The NTSB said, “Multiple alerts and indications can increase pilots’ workload, and the combination of the alerts and indications did not trigger the accident pilots to immediately perform the runaway stabilizer procedure during the initial automatic nose down stabilizer trim input. Pilot responses differed and did not match the assumptions of pilot responses to unintended MCAS operation on which Boeing based its hazard classifications within the safety assessment and that the FAA approved and used to ensure the design safely accommodates failures. Although a number of factors, including system design, training, operation, and the pilots’ previous experiences, can affect a human’s ability to recognize and take immediate, appropriate corrective actions for failure conditions, industry experts generally recognize that an aircraft system should be designed such that the consequences of any human error are limited.”

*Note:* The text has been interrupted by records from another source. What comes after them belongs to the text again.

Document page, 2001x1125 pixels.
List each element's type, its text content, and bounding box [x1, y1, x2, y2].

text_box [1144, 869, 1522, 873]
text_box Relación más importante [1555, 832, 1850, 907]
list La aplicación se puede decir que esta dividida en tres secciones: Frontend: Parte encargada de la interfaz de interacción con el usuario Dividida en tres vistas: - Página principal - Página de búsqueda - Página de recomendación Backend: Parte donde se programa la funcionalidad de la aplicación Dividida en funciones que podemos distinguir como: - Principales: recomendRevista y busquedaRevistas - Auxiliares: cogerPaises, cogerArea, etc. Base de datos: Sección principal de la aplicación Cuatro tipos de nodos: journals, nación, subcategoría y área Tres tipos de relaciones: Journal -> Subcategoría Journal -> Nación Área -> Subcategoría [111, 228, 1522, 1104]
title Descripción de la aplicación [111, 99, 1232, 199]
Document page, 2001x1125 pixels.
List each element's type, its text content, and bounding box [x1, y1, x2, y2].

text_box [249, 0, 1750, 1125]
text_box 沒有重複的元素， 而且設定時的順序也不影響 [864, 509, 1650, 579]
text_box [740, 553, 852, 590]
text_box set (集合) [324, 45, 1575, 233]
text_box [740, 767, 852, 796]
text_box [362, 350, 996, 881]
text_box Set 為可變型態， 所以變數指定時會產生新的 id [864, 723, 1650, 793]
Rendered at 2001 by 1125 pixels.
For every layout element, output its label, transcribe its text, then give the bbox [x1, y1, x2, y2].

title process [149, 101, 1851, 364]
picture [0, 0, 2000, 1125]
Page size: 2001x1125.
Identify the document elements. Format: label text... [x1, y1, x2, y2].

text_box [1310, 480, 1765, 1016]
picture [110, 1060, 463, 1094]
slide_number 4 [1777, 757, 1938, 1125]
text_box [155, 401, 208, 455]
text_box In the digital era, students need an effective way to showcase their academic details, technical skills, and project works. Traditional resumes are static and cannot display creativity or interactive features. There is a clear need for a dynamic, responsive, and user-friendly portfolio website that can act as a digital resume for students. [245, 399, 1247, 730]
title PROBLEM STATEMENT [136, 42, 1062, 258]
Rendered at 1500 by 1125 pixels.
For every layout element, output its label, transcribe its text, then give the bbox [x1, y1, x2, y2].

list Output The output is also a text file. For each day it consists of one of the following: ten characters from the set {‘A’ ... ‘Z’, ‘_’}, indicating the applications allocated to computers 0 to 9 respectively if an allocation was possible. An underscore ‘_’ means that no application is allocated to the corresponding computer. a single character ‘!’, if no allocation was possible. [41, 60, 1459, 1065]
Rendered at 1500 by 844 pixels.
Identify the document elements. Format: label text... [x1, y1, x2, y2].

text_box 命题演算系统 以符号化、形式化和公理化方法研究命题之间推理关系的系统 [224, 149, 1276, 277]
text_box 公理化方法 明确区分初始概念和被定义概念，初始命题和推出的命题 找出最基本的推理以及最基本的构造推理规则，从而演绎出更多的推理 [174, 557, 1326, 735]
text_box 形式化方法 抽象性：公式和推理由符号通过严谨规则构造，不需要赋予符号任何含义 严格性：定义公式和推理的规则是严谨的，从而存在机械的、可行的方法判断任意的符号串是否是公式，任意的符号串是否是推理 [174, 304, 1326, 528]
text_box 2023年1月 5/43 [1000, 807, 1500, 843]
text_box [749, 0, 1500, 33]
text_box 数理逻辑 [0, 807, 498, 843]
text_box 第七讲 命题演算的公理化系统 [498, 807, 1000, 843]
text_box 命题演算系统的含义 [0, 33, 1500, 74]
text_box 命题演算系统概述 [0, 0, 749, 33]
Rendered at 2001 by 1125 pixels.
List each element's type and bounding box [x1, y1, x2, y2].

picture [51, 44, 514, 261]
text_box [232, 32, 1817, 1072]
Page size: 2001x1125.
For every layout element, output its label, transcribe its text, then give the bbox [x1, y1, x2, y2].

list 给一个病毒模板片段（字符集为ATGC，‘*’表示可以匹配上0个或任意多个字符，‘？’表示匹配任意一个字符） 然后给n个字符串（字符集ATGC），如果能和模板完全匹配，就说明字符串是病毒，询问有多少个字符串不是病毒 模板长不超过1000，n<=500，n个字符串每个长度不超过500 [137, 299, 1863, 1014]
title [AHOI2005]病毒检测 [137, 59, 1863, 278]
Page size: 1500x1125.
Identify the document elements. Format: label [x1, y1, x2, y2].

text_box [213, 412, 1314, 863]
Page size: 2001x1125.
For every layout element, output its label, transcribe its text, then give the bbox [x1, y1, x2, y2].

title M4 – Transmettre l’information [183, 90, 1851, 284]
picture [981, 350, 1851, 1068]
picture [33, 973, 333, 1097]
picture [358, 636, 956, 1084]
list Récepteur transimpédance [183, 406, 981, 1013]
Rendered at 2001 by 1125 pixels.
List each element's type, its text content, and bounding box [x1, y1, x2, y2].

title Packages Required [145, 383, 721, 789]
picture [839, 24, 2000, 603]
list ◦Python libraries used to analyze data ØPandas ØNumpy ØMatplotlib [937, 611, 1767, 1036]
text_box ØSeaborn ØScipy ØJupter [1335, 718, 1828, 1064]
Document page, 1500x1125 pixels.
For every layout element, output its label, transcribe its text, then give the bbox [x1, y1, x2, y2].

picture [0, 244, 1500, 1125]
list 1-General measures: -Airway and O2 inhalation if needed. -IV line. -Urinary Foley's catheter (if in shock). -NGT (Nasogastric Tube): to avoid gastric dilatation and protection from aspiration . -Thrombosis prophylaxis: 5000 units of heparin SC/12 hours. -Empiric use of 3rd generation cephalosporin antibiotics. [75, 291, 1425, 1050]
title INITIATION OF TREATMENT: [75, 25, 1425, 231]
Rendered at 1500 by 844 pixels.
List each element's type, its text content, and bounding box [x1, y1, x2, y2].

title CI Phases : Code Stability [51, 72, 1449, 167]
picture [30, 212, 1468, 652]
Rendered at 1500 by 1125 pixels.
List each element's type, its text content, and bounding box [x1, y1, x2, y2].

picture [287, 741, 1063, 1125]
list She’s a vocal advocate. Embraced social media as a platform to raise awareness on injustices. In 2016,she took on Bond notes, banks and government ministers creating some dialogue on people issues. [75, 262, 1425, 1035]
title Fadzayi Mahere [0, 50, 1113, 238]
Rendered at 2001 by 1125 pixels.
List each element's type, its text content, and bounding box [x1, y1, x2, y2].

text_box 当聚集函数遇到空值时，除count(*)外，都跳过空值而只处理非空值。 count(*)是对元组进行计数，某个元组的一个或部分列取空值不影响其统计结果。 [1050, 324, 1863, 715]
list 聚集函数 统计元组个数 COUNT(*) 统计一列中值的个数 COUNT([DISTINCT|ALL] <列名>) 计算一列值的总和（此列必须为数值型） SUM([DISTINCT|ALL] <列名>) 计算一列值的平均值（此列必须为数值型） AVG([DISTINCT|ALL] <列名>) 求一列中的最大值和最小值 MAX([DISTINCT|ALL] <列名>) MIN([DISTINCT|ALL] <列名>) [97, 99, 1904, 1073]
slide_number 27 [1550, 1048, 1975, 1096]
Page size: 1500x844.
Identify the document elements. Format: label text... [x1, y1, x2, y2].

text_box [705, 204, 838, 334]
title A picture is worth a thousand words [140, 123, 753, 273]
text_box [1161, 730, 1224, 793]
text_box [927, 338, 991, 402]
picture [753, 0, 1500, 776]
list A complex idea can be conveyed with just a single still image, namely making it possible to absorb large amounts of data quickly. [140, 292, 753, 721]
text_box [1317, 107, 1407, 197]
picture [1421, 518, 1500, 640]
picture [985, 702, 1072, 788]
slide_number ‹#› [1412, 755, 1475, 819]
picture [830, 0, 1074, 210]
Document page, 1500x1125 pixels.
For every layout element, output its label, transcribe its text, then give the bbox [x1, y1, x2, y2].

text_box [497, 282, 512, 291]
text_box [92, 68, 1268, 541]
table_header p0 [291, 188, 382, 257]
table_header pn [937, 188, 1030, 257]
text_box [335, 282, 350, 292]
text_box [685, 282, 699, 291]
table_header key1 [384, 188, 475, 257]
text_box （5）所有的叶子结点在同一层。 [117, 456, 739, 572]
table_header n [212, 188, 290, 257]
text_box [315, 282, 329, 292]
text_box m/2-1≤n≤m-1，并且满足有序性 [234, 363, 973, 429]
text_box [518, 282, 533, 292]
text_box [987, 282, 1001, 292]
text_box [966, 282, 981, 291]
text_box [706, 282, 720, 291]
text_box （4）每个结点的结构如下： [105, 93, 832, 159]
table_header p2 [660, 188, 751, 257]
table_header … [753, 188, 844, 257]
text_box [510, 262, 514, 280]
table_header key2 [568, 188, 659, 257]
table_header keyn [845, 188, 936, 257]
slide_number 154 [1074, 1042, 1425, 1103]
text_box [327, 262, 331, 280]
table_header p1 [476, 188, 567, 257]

The Board added that “While Boeing considered the possibility of uncommanded MCAS operation as part of its functional hazard assessment, it did not evaluate all the potential alerts and indications that could accompany a failure that also resulted in uncommanded MCAS operation. Therefore, neither Boeing’s system safety assessment nor its simulator tests evaluated how the combined effect of alerts and indications might impact pilots’ recognition of which procedure(s) to prioritize in responding to an unintended MCAS operation caused by an erroneous AOA input.” The NTSB worries that, with so many assumptions that have proven unreliable, training pilots to cope with these kinds of situations is problematic and with good reason.
“As early as 2002, a joint FAA-industry study recognized that while excellent guidance existed for manufacturers on various topics important to the development of system safety assessments, there were no methods available to evaluate the probability of human error in the operation of a particular system design and the existing qualitative methods for assessing human error were not very satisfactory.” The 2002 study went on to explain that the processes used to determine and validate human responses in safety assessments needed to improve.
The NTSB last week asked the FAA to ensure that system safety assessments for the 737 MAX consider the effect of all possible flight deck alerts and indications on pilot recognition and response and redesign the airplane to meet these guidelines where necessary. The Board wants the FAA to reexamine other aircraft certification reports to see if similar assumptions used in the certification of other air carrier aircraft might have slipped through the cracks up to now. The NTSB also wants the FAA to share these ideas with regulators around the world and to develop robust tools to evaluate certification assumptions long before they become a problem. Finally, the NTSB wants to see better ways for pilots to prioritize failure indications to help them improve the speed and effectiveness of their responses to multiple flight deck alerts.
It’s important to note that the NTSB’s recommendations are just that, recommendations, ideas the FAA is free to adopt or not depending upon its own evaluation of a situation.